Latin data from the Index Thomisticus Treebank. Data are taken from the Index Thomisticus corpus by Roberto Busa SJ, which contains the complete work by Thomas Aquinas (1225–1274; Medieval Latin) and by 61 other authors related to Thomas.
The UD_Latin-ITTB dataset results from the automated conversion of the Index Thomisticus Treebank from the Prague dependency treebank (PDT) style into the Universal Dependencies (UD) style.
Its first version was part of HamleDT and as such made use of the PDT style, which was later automatically converted to the UD style as part of HamleDT 3.0 in 2015. That same year in November UD v1.2 was released, including for the first time the IT-TB, with almost identical dependency relations and morphological features as those in HamleDT 3.0, all the while improving its part-of-speech tagging.
The original part-of-speech classification of the Index Thomisticus is tripartite, in that solely the pure inflectional behaviour of words is taken into account, thus distinguishing only between nominal inflection (adjectives, nouns, pronouns, numerals, with a subclass for verbal nominal inflection, such as participles), verbal inflection and absence of inflection (adverbs, prepositions, conjunctions,...). In HamleDT 3.0, all nominally inflecting words had been tagged NOUN. In UD v1.2 a first differentiation was implemented: separated lexicons for adjectives (corresponding to PoS ADJ or NUM), nouns (NOUN) and pronouns (PRON and DET) were obtained by means of the Latin lemmatiser LEMLAT, and unrecognized words were manually disambiguated by Berta González Saavedra and Marco Passarotti. This way, tagging nominally inflecting words became possible, also for later versions, and at the same time invariable words, previously generically treated as PART, were reanalyzed as ADV, ADP, CCONJ, SCONJ or INTJ.

* **SOURCE DATA**
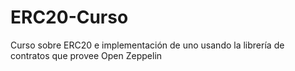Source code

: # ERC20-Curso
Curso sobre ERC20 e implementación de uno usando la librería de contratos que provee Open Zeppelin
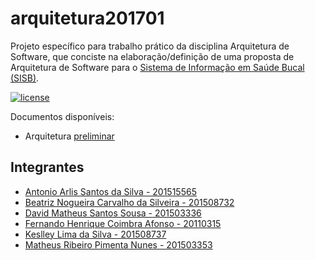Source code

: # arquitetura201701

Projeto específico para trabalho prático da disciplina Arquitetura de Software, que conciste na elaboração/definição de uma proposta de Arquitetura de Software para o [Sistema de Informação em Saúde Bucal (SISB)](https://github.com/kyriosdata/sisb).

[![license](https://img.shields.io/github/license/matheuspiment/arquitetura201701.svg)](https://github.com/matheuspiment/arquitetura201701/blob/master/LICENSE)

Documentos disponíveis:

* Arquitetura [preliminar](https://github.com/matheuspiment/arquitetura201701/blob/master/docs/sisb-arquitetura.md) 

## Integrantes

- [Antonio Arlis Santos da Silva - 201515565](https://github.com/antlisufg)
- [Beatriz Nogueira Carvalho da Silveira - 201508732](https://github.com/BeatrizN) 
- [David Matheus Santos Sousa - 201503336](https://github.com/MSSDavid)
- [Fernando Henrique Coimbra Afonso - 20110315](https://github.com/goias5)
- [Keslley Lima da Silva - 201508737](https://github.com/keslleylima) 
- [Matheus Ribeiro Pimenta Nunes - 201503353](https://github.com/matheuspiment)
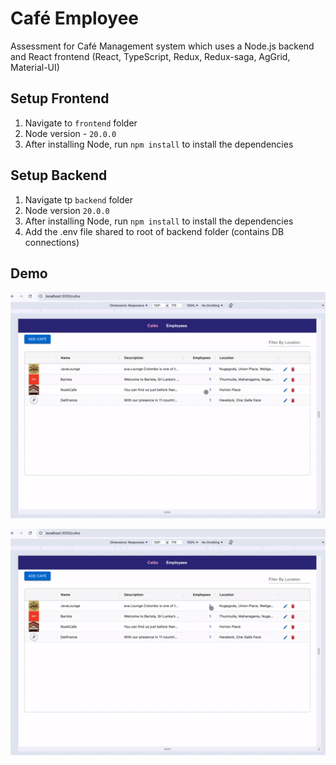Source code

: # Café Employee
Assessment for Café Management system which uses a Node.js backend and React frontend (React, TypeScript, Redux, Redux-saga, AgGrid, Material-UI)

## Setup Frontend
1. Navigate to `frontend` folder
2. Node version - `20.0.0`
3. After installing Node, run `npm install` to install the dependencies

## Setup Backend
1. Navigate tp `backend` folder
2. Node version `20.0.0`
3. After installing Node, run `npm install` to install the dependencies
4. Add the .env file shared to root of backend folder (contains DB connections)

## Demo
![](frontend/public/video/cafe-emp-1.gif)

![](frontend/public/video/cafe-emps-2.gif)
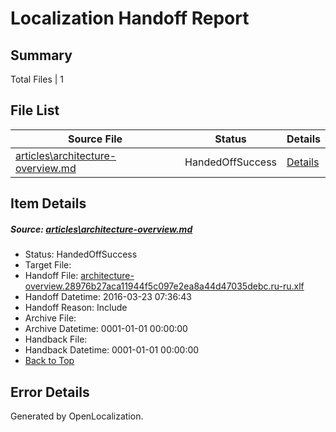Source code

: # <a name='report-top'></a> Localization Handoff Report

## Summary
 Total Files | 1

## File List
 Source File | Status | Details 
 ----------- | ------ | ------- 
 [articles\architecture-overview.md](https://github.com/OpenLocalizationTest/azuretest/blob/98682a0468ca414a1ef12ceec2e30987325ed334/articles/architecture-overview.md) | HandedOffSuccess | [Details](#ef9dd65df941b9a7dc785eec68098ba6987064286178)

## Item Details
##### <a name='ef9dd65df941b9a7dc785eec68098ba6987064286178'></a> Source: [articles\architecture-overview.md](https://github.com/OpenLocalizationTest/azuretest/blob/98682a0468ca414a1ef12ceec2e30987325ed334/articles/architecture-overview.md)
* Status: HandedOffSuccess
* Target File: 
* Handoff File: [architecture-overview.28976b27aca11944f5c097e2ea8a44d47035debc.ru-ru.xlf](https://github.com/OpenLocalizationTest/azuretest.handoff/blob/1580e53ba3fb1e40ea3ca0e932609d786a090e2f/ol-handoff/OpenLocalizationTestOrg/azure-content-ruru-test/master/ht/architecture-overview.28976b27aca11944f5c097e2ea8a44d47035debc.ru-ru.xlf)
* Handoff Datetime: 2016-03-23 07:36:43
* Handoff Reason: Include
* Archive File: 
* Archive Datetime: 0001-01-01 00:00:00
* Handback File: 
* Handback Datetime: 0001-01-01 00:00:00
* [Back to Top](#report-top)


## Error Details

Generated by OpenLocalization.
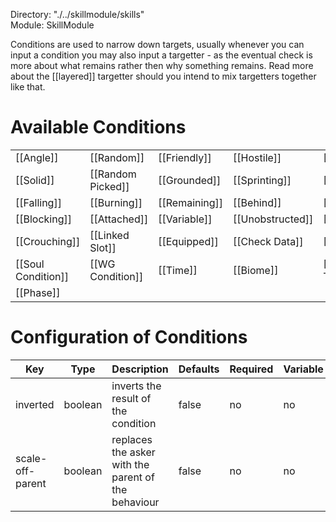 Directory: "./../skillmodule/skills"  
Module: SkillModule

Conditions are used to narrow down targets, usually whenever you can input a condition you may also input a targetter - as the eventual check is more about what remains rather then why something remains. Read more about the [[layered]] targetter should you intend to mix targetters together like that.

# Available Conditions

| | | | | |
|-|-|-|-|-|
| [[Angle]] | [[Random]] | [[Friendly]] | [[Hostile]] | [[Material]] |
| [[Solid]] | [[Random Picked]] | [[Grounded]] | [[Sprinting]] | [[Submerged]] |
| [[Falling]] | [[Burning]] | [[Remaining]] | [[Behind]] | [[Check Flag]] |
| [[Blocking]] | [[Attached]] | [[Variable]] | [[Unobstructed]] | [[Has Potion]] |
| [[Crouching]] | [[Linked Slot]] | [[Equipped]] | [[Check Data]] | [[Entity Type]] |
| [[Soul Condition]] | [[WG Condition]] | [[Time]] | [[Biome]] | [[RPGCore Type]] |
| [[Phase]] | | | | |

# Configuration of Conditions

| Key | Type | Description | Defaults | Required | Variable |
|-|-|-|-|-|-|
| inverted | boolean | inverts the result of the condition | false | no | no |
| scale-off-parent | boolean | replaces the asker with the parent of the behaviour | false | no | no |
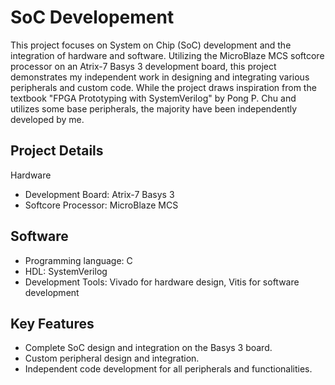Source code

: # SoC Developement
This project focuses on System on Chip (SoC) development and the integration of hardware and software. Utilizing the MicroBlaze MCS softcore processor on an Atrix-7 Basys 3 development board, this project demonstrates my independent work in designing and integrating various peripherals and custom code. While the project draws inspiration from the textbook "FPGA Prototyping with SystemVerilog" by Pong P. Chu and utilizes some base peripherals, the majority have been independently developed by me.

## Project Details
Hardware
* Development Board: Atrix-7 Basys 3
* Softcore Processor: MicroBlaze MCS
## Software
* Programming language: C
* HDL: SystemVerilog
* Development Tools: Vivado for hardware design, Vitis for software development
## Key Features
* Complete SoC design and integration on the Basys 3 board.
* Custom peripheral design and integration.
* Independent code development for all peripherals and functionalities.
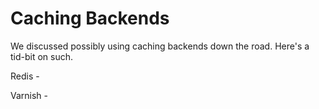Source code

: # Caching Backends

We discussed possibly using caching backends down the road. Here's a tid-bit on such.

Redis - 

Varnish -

* **TO DO**
[1] Reproduce the passage of the Index Thomisticus Treebank text starting at "Latin data from" and ending at "its part-of-speech tagging.".
[2] Transcribe the records, starting at their beginning and ending with the line that contains "Localization Handoff Report", both ends included. Leave the pictures out of your answer.

* **ANSWER LIST**
[1]
Latin data from the Index Thomisticus Treebank. Data are taken from the Index Thomisticus corpus by Roberto Busa SJ, which contains the complete work by Thomas Aquinas (1225–1274; Medieval Latin) and by 61 other authors related to Thomas.
The UD_Latin-ITTB dataset results from the automated conversion of the Index Thomisticus Treebank from the Prague dependency treebank (PDT) style into the Universal Dependencies (UD) style.
Its first version was part of HamleDT and as such made use of the PDT style, which was later automatically converted to the UD style as part of HamleDT 3.0 in 2015. That same year in November UD v1.2 was released, including for the first time the IT-TB, with almost identical dependency relations and morphological features as those in HamleDT 3.0, all the while improving its part-of-speech tagging.

[2]
Source code

: # ERC20-Curso
Curso sobre ERC20 e implementación de uno usando la librería de contratos que provee Open Zeppelin
Source code

: # arquitetura201701

Projeto específico para trabalho prático da disciplina Arquitetura de Software, que conciste na elaboração/definição de uma proposta de Arquitetura de Software para o [Sistema de Informação em Saúde Bucal (SISB)](https://github.com/kyriosdata/sisb).

[![license](https://img.shields.io/github/license/matheuspiment/arquitetura201701.svg)](https://github.com/matheuspiment/arquitetura201701/blob/master/LICENSE)

Documentos disponíveis:

* Arquitetura [preliminar](https://github.com/matheuspiment/arquitetura201701/blob/master/docs/sisb-arquitetura.md) 

## Integrantes

- [Antonio Arlis Santos da Silva - 201515565](https://github.com/antlisufg)
- [Beatriz Nogueira Carvalho da Silveira - 201508732](https://github.com/BeatrizN) 
- [David Matheus Santos Sousa - 201503336](https://github.com/MSSDavid)
- [Fernando Henrique Coimbra Afonso - 20110315](https://github.com/goias5)
- [Keslley Lima da Silva - 201508737](https://github.com/keslleylima) 
- [Matheus Ribeiro Pimenta Nunes - 201503353](https://github.com/matheuspiment)
Source code

: # Café Employee
Assessment for Café Management system which uses a Node.js backend and React frontend (React, TypeScript, Redux, Redux-saga, AgGrid, Material-UI)

## Setup Frontend
1. Navigate to `frontend` folder
2. Node version - `20.0.0`
3. After installing Node, run `npm install` to install the dependencies

## Setup Backend
1. Navigate tp `backend` folder
2. Node version `20.0.0`
3. After installing Node, run `npm install` to install the dependencies
4. Add the .env file shared to root of backend folder (contains DB connections)

## Demo
![](frontend/public/video/cafe-emp-1.gif)

![](frontend/public/video/cafe-emps-2.gif)
Source code

: # <a name='report-top'></a> Localization Handoff Report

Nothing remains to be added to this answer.